BEGIN
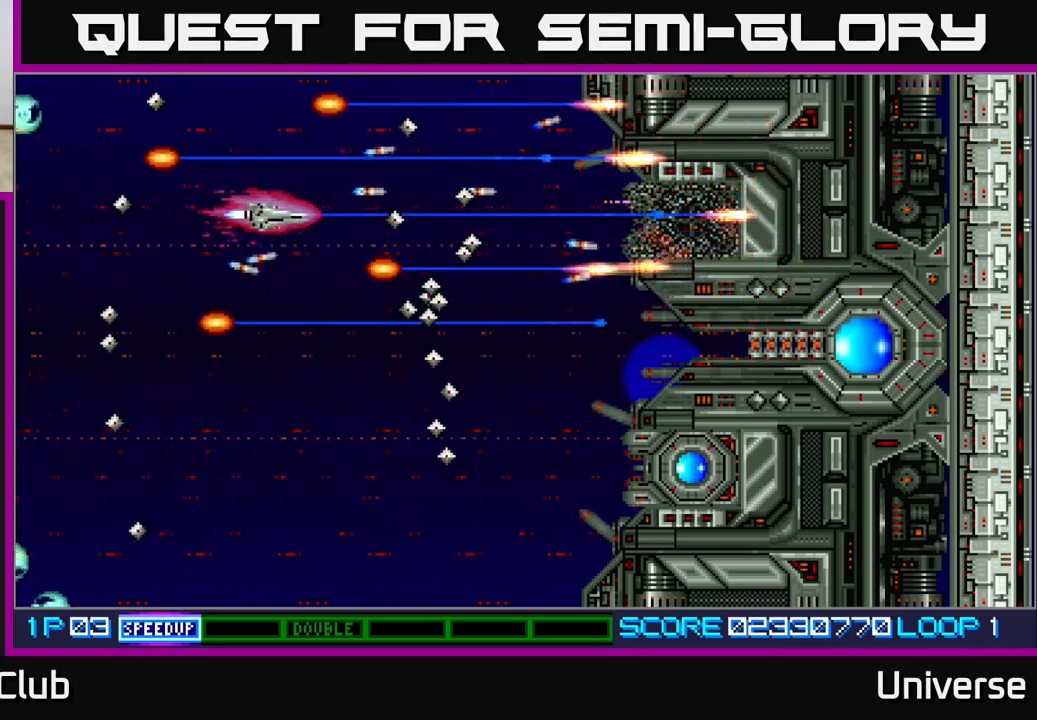
{"buttons": ["A"], "left_stick": "center", "events": [[83, "DPAD_UP", "up"], [100, "DPAD_DOWN", "down"], [433, "DPAD_DOWN", "up"], [450, "DPAD_LEFT", "up"]]}
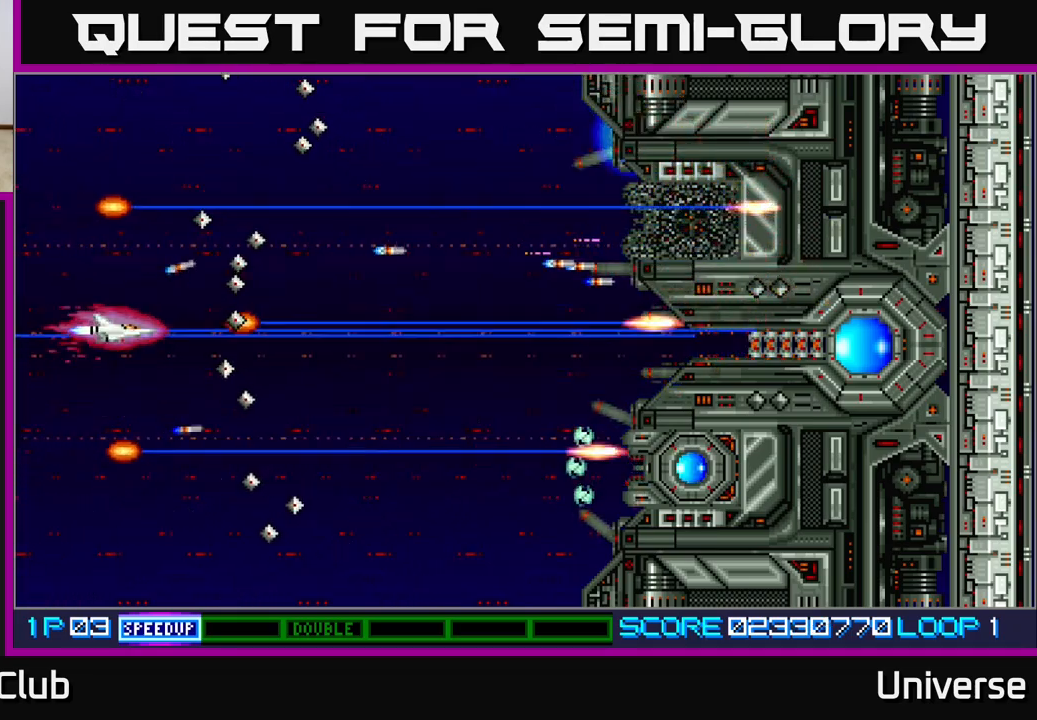
{"buttons": ["A"], "left_stick": "center", "events": [[133, "DPAD_DOWN", "down"], [183, "DPAD_DOWN", "up"]]}
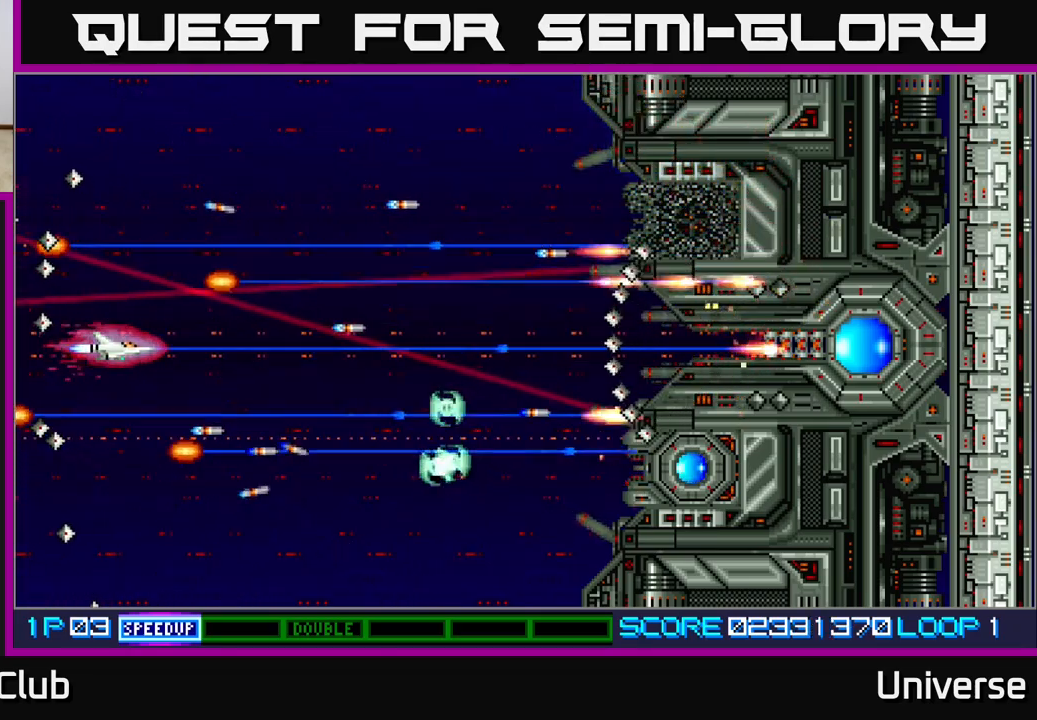
{"buttons": ["A", "DPAD_DOWN", "DPAD_LEFT"], "left_stick": "center", "events": [[417, "DPAD_DOWN", "down"], [483, "DPAD_LEFT", "down"]]}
END
** Exercise details **
All lines of the material above should be returned unchanged, but no pictures should be included.

** Solution **
{"buttons": ["A"], "left_stick": "center", "events": [[83, "DPAD_UP", "up"], [100, "DPAD_DOWN", "down"], [433, "DPAD_DOWN", "up"], [450, "DPAD_LEFT", "up"]]}
{"buttons": ["A"], "left_stick": "center", "events": [[133, "DPAD_DOWN", "down"], [183, "DPAD_DOWN", "up"]]}
{"buttons": ["A", "DPAD_DOWN", "DPAD_LEFT"], "left_stick": "center", "events": [[417, "DPAD_DOWN", "down"], [483, "DPAD_LEFT", "down"]]}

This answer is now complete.